Tonight is one of those moments I both look forward to and dread in priesthood. This evening's vestry meeting really only has agenda item: the stewardship/financial crisis.
I have only noted that there is a crisis in this blog, and haven't gone into any real detail. Part of that is due to the fact that I am still getting my hands on the information related to this situation's genesis...And part of it has been out of respect for the process of letting the people of the parish in on the facts before the more salient bits hit the proverbial fan.
Well, the word is out. Last Friday I mailed a letter to the congregation informing them of the reality we face as a church. With a posted deficit from the end of August of around 90K, and with a projected deficit for next year of nearly 130K, we have a lot of work to do on stewardship.
This is our defining moment.
I was told by someone I respect that there comes a moment in the calling of a priest to a congregation when you stop being the new hire and become the rector. For some, that is a traumatic pastoral event. A significant funeral. A social justice crisis. There are some new rectors in the Gulf region, for instance, who are wondering what sort of ministry they will have...If any at all...Within their communities as they dig out from the damage wrought by the hurricane. It might be big, as it is for them (and now, apparently for me)...Or it might seem big. That crisis, my friend said, will define your relationship to the people...And they will discover that you are their rector.
Is this it? Odd that our bonding should be over stewardship. Or, perhaps, most appropriate.
Trinity is a wonderful parish that has so much to offer to its surrounds. A beautiful building, a glorious music program, a dedicated staff, loving people who give of their time, their skills and their resources to keep it going...And yet we are falling short of our common vision. This is not news, really, but the impact of a longterm deficit culture is now apparent. You can't spend more than you take in, obviously, but how does it impact core values and vision when the resources of the community are not available for the leadership's use?
The heartening thing is that no one person can bail us out.

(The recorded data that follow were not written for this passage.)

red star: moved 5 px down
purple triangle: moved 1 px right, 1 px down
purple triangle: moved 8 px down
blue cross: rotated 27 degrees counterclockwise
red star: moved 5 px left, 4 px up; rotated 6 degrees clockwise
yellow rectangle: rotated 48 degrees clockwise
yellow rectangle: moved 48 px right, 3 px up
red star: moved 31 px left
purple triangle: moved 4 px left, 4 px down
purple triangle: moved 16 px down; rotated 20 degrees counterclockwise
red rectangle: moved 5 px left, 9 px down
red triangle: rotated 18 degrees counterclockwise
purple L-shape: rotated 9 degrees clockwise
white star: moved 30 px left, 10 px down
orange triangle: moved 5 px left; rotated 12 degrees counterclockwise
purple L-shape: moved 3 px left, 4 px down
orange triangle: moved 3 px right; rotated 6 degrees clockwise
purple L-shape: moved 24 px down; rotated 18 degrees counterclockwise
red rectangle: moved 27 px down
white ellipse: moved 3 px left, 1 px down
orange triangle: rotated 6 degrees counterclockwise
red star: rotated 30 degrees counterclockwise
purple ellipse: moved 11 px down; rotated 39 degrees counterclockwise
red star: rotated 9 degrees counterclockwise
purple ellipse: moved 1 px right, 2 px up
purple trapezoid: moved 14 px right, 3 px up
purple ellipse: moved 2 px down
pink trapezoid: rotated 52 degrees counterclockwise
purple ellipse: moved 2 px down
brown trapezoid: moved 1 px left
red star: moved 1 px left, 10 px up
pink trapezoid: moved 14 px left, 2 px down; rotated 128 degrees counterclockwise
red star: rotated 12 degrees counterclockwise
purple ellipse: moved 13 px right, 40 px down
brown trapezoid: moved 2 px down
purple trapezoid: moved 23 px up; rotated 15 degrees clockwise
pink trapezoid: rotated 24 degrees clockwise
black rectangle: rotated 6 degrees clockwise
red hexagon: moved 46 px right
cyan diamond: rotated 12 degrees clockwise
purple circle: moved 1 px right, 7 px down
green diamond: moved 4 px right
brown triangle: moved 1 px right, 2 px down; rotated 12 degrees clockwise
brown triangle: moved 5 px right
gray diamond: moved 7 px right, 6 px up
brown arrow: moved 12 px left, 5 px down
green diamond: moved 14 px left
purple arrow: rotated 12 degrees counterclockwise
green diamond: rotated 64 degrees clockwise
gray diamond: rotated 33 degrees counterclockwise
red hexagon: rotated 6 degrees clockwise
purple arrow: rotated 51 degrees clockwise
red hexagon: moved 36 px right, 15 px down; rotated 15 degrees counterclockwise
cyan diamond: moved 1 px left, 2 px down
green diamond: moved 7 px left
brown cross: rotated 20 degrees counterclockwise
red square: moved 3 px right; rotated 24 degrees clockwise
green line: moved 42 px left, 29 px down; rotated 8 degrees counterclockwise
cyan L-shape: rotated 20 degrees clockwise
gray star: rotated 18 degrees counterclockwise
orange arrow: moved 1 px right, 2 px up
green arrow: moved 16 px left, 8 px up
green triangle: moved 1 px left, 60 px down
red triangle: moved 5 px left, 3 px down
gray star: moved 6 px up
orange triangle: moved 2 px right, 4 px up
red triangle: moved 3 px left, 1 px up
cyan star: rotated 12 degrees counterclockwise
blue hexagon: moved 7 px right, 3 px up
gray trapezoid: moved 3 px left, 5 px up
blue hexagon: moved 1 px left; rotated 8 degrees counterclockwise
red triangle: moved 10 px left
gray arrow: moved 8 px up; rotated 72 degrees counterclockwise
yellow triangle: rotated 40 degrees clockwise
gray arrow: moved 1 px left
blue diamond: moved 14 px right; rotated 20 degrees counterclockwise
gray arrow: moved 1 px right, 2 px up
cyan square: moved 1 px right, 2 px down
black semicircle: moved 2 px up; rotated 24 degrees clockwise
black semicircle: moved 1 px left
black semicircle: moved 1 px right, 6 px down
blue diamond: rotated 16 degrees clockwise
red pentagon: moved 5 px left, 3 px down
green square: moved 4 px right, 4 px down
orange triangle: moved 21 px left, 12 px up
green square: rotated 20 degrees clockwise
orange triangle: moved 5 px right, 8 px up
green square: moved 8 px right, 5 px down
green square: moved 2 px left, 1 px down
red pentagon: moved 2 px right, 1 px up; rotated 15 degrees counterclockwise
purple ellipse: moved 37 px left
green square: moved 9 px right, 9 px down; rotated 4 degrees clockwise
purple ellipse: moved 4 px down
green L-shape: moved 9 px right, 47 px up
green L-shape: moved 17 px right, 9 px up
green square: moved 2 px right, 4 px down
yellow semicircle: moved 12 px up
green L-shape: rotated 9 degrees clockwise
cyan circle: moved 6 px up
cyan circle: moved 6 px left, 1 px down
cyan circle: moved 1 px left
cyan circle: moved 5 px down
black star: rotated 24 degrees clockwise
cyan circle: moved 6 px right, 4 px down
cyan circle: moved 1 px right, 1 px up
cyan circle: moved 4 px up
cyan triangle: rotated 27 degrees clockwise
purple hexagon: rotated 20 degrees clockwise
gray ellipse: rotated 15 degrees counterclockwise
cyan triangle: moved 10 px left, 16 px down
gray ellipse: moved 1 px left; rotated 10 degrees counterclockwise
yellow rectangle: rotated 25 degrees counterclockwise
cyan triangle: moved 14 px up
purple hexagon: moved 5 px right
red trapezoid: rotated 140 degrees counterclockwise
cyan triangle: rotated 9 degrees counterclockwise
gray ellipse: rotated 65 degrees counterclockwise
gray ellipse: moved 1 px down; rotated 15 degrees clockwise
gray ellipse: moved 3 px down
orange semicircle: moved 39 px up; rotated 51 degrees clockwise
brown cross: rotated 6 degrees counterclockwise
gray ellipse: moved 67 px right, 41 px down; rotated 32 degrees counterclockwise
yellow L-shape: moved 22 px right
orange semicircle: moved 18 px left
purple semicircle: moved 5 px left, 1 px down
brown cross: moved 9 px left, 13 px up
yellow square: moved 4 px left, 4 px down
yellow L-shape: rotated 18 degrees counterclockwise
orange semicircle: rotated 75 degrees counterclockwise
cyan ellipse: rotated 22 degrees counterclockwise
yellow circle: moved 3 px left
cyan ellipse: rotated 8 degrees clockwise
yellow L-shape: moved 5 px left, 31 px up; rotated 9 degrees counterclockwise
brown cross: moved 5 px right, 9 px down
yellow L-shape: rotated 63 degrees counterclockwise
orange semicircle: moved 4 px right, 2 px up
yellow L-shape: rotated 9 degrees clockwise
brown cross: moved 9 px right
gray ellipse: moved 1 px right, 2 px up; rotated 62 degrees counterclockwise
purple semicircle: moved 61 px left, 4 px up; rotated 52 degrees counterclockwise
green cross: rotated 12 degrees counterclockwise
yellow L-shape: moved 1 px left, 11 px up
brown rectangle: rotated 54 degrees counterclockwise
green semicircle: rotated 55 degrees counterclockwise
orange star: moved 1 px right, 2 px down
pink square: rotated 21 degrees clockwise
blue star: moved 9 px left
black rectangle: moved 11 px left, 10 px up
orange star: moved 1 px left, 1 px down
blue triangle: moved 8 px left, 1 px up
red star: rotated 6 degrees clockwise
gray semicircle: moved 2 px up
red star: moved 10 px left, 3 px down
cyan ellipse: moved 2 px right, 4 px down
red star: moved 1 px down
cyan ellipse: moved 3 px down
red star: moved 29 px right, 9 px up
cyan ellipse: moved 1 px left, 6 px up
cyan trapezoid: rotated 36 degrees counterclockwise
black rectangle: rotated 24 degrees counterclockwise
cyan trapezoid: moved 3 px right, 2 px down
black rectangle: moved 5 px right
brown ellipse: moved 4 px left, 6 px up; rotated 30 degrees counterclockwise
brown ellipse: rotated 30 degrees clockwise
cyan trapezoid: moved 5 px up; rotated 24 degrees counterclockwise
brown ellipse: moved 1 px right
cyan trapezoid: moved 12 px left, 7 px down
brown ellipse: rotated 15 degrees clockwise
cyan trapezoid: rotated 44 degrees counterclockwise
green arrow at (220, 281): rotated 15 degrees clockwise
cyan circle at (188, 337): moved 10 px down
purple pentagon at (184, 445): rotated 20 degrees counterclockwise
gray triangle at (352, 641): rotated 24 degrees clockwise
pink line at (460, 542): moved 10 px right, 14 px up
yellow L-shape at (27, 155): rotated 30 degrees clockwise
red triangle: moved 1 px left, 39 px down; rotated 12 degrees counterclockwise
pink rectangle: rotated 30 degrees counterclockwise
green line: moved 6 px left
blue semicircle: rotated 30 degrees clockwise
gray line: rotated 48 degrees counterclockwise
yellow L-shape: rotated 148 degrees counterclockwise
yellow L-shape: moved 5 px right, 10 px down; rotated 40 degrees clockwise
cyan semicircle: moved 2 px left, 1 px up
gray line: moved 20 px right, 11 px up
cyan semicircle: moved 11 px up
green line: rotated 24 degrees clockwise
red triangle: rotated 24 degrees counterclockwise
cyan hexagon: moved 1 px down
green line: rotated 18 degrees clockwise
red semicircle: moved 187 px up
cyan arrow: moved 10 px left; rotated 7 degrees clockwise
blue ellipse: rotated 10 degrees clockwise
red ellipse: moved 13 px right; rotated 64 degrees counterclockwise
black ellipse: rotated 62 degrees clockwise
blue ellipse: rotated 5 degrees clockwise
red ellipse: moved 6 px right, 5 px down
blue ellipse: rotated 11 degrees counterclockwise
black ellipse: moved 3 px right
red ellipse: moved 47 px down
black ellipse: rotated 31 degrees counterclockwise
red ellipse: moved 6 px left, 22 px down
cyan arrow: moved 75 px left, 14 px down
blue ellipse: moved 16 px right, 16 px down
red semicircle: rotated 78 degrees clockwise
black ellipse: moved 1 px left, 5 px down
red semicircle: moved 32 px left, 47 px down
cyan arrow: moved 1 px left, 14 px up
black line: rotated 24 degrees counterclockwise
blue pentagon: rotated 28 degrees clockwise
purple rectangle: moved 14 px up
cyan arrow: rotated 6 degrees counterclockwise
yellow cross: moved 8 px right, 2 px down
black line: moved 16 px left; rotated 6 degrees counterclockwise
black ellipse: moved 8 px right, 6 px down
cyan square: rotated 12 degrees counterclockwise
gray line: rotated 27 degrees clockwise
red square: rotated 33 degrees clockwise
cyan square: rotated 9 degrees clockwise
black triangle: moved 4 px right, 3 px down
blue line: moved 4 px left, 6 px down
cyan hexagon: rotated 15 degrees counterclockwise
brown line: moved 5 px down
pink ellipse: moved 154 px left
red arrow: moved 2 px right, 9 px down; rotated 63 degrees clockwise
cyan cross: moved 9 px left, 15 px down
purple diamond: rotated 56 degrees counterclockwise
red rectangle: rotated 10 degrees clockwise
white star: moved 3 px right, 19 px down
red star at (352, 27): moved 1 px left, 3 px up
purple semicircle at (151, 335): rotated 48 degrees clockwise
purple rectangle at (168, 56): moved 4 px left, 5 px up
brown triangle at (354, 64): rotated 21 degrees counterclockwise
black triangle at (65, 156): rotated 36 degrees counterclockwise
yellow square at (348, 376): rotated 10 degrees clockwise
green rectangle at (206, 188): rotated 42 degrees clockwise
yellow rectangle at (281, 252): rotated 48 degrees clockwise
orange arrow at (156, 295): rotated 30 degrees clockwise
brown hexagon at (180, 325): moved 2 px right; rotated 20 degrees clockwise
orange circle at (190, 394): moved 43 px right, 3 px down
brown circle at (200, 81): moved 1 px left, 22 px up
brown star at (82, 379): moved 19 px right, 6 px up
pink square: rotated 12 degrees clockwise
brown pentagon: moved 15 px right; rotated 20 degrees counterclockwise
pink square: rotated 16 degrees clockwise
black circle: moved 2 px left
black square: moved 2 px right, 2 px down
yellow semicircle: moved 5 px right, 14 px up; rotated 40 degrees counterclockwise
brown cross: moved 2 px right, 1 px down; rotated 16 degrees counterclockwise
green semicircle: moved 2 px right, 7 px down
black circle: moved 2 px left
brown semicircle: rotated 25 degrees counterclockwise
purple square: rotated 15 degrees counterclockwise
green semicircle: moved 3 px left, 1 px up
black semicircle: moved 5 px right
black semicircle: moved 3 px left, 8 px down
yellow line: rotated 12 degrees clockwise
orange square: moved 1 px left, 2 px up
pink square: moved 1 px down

There is no flick of the magic wand that is going to retire the deficit and move us into the black...And no quick fix that will make us solvent again.
And that is what is truly scary. If we are to survive, then it means going past the temptation to achieve a quick fix...."Tell me what it will take, we can make it happen." It will mean digging deep inside to actually see what got Trinity to this place and time, and then it will mean being willing to face that reality, embrace it and then begin to make a change.
We will need to talk candidly about money, about corporate responsibility and about making the many disparate elements of this parish come together as one, for the common purpose of answering the call to be the Body of Christ here in Solebury.
Everyone has a part to play. The solution can't be sustained without us being converted to a new understanding of stewardship/giving to uphold the ministries of the parish.
Time for some truth-telling.
Time to forge new paths, for Christ's sake.